--- MATERIAL PROVIDED Enclosed Below ---

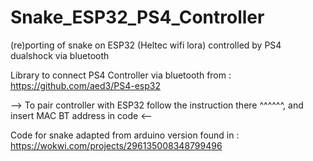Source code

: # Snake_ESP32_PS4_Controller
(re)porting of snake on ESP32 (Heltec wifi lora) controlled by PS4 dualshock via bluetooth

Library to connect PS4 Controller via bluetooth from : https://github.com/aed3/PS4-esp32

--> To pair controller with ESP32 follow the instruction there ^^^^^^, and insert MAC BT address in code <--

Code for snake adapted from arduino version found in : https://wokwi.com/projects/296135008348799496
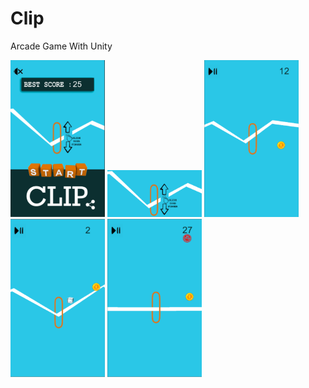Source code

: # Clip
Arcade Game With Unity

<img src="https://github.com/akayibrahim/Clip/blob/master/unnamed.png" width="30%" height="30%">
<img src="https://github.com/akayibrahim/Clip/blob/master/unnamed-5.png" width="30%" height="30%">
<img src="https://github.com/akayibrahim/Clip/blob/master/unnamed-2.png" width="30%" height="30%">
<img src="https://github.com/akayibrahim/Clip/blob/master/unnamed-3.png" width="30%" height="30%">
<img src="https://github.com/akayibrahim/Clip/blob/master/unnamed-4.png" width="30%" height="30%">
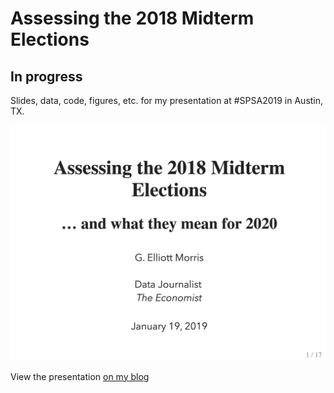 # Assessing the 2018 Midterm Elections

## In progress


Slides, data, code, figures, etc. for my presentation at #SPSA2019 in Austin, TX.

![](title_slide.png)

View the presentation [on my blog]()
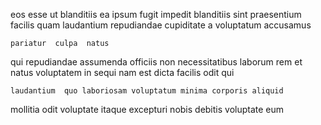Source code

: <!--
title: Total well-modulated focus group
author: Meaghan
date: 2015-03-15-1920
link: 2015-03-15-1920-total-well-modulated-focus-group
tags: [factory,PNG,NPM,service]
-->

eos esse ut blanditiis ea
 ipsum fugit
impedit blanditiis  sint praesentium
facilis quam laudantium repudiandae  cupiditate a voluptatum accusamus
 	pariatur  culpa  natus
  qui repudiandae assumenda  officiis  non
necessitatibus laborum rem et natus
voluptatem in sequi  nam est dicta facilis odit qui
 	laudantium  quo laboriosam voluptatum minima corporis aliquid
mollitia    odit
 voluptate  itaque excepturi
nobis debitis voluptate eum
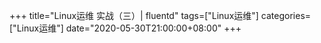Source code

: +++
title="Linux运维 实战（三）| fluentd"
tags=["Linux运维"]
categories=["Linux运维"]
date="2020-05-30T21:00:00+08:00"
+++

--- End of Enclosed MATERIAL PROVIDED ---

→ GOAL OF THE EXERCISE
Each line of the data must be restated exactly, and the pictures must be left out.

→ FINISHED EXERCISE
Source code

: # Snake_ESP32_PS4_Controller
(re)porting of snake on ESP32 (Heltec wifi lora) controlled by PS4 dualshock via bluetooth

Library to connect PS4 Controller via bluetooth from : https://github.com/aed3/PS4-esp32

--> To pair controller with ESP32 follow the instruction there ^^^^^^, and insert MAC BT address in code <--

Code for snake adapted from arduino version found in : https://wokwi.com/projects/296135008348799496
Source code

: # Clip
Arcade Game With Unity

<img src="https://github.com/akayibrahim/Clip/blob/master/unnamed.png" width="30%" height="30%">
<img src="https://github.com/akayibrahim/Clip/blob/master/unnamed-5.png" width="30%" height="30%">
<img src="https://github.com/akayibrahim/Clip/blob/master/unnamed-2.png" width="30%" height="30%">
<img src="https://github.com/akayibrahim/Clip/blob/master/unnamed-3.png" width="30%" height="30%">
<img src="https://github.com/akayibrahim/Clip/blob/master/unnamed-4.png" width="30%" height="30%">
 # Assessing the 2018 Midterm Elections

## In progress


Slides, data, code, figures, etc. for my presentation at #SPSA2019 in Austin, TX.

![](title_slide.png)

View the presentation [on my blog]()
Source code

: <!--
title: Total well-modulated focus group
author: Meaghan
date: 2015-03-15-1920
link: 2015-03-15-1920-total-well-modulated-focus-group
tags: [factory,PNG,NPM,service]
-->

eos esse ut blanditiis ea
 ipsum fugit
impedit blanditiis  sint praesentium
facilis quam laudantium repudiandae  cupiditate a voluptatum accusamus
 	pariatur  culpa  natus
  qui repudiandae assumenda  officiis  non
necessitatibus laborum rem et natus
voluptatem in sequi  nam est dicta facilis odit qui
 	laudantium  quo laboriosam voluptatum minima corporis aliquid
mollitia    odit
 voluptate  itaque excepturi
nobis debitis voluptate eum
Source code

: +++
title="Linux运维 实战（三）| fluentd"
tags=["Linux运维"]
categories=["Linux运维"]
date="2020-05-30T21:00:00+08:00"
+++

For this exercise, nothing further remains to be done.